The answer must consist of every line below that holds the word "Batería".

▶ **Dataset extract**
-*-

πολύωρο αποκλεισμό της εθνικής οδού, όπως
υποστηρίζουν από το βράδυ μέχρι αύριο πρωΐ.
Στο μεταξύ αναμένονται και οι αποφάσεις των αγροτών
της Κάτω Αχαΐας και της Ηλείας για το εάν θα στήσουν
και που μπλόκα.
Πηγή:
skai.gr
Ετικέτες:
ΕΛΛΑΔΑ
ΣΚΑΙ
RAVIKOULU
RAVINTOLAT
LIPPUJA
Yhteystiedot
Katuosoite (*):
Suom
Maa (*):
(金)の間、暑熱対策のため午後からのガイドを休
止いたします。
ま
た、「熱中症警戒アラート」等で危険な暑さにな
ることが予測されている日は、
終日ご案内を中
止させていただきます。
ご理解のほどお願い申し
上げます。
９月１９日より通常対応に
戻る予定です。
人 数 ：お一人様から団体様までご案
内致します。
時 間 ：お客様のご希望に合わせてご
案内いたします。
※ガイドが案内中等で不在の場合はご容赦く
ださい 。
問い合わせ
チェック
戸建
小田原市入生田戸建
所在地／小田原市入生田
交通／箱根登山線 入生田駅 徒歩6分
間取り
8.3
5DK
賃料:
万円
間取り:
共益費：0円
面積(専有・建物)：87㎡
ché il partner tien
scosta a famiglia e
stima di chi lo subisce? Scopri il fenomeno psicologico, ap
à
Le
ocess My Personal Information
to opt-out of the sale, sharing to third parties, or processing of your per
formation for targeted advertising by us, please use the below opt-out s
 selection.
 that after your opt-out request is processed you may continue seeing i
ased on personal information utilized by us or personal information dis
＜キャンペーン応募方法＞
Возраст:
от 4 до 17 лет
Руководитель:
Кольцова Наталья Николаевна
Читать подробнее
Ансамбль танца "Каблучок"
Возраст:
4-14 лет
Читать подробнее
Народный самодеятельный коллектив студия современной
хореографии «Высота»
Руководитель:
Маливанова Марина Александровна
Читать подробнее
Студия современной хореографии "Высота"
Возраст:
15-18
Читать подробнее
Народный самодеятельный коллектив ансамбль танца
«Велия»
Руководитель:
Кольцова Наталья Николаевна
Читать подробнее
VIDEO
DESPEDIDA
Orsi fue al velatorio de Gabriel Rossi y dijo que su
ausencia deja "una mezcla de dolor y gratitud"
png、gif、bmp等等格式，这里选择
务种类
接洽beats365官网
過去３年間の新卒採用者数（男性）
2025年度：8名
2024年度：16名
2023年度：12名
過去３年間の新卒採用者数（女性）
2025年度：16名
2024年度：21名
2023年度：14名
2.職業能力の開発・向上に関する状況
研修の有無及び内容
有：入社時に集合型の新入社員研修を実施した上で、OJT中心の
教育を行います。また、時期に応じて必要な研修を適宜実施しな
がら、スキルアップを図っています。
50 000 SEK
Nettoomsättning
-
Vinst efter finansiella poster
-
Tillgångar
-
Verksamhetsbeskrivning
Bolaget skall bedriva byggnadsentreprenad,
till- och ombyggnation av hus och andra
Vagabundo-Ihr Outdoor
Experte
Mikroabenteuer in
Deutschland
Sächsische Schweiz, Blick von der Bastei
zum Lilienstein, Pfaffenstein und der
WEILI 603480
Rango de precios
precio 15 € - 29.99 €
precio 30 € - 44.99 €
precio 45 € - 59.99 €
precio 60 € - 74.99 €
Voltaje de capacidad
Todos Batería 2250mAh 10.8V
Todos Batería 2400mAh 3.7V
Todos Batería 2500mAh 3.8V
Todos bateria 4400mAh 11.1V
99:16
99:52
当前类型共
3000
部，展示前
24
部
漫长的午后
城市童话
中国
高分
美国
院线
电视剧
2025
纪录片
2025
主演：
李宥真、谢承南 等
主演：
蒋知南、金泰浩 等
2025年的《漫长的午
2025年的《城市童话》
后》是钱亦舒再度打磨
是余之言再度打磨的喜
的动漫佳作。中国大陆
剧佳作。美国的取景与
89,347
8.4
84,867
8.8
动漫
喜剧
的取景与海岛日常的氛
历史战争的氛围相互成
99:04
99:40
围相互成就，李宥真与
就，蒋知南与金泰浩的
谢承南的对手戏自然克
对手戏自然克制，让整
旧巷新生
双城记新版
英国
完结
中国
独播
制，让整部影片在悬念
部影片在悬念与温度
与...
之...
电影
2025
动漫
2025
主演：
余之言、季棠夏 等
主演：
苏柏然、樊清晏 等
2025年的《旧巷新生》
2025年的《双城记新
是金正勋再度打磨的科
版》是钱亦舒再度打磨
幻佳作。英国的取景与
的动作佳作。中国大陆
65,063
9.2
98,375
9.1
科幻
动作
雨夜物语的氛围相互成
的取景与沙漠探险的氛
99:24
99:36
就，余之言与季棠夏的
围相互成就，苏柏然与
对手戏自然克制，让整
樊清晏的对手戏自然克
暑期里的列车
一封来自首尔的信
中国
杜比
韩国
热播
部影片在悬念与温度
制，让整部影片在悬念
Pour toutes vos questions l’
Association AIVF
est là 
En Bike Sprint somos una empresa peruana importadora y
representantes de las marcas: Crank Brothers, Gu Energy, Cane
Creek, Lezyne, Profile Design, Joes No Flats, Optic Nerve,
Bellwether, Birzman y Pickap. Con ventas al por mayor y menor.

-*-

▶ **Result for this exercise**
Todos Batería 2250mAh 10.8V
Todos Batería 2400mAh 3.7V
Todos Batería 2500mAh 3.8V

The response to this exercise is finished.